As far as the reputational hit suffered by a sector that for many people was already mainly associated with scams, Lubin has little concern. “There's always been a trust gap because it's such a complicated technology. So I'm not really worried about where we are. I think we're in a great position. We see waves of innovation and the waves of innovation bring in software developers and they bring in speculators and they bring in new kinds of consumers, like those who are interested in NFTs. The software developers, the builders, stay in our ecosystem. The speculators go crazy. There's a blow-off top. They run away for a little while, and that's fine. They'll be back because they're speculators. We just keep building and each new wave of innovation is bigger than the last one.”
Making parallels between the rise and adoption of the internet compared to blockchain and crypto is not as popular as it once used to be, but Lubin believes it remains as relevant as ever.
“This era feels similar to the dot-com boom and bust where we had a bunch of rises and corrections because a lot of people, similar to the early web, were exploring all these ideas and they weren't all good ideas. They weren't necessarily timely ideas and didn't necessarily have enough enabling infrastructure to make them viable,” said Lubin. “The pets.com of the world exist right now, but we needed 10, 15, 20 years of infrastructure building in order to make them work. And so it's similar because we had wicked, irrational enthusiasm and exuberance for our technology.
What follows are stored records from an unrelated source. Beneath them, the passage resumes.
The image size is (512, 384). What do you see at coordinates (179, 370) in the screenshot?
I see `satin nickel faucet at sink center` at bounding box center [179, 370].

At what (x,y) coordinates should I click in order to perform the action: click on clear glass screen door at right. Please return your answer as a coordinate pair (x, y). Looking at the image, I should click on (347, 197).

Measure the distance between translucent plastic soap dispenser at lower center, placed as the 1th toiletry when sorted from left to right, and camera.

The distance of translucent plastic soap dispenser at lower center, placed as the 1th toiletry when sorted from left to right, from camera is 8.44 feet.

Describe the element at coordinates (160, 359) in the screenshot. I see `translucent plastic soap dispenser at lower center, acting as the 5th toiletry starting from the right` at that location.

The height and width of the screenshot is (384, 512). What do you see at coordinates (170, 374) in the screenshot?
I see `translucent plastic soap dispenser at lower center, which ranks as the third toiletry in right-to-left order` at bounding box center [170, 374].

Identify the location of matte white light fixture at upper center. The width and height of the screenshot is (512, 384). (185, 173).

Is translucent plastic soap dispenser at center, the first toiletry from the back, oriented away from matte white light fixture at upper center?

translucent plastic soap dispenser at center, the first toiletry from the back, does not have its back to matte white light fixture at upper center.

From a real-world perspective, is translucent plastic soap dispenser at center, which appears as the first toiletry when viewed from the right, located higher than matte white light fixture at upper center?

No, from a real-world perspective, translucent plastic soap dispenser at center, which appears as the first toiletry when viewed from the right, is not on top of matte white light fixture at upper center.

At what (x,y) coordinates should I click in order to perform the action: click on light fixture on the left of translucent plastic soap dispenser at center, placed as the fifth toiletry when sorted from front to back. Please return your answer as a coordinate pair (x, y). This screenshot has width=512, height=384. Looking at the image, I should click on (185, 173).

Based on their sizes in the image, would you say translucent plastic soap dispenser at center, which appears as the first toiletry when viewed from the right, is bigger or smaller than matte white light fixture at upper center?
And then a massive blow-off top exacerbated by global financial challenges and geopolitical challenges similar to what happened in the markets after 9/11. Back then I think the world was in shock and what happened was that all these people who were in dot-com companies kept at it because they saw the power of the technology and the disruption it created. They essentially spent the next 10 years building web commerce, mobile and social, and the world was transformed. I think we're in that phase right now.”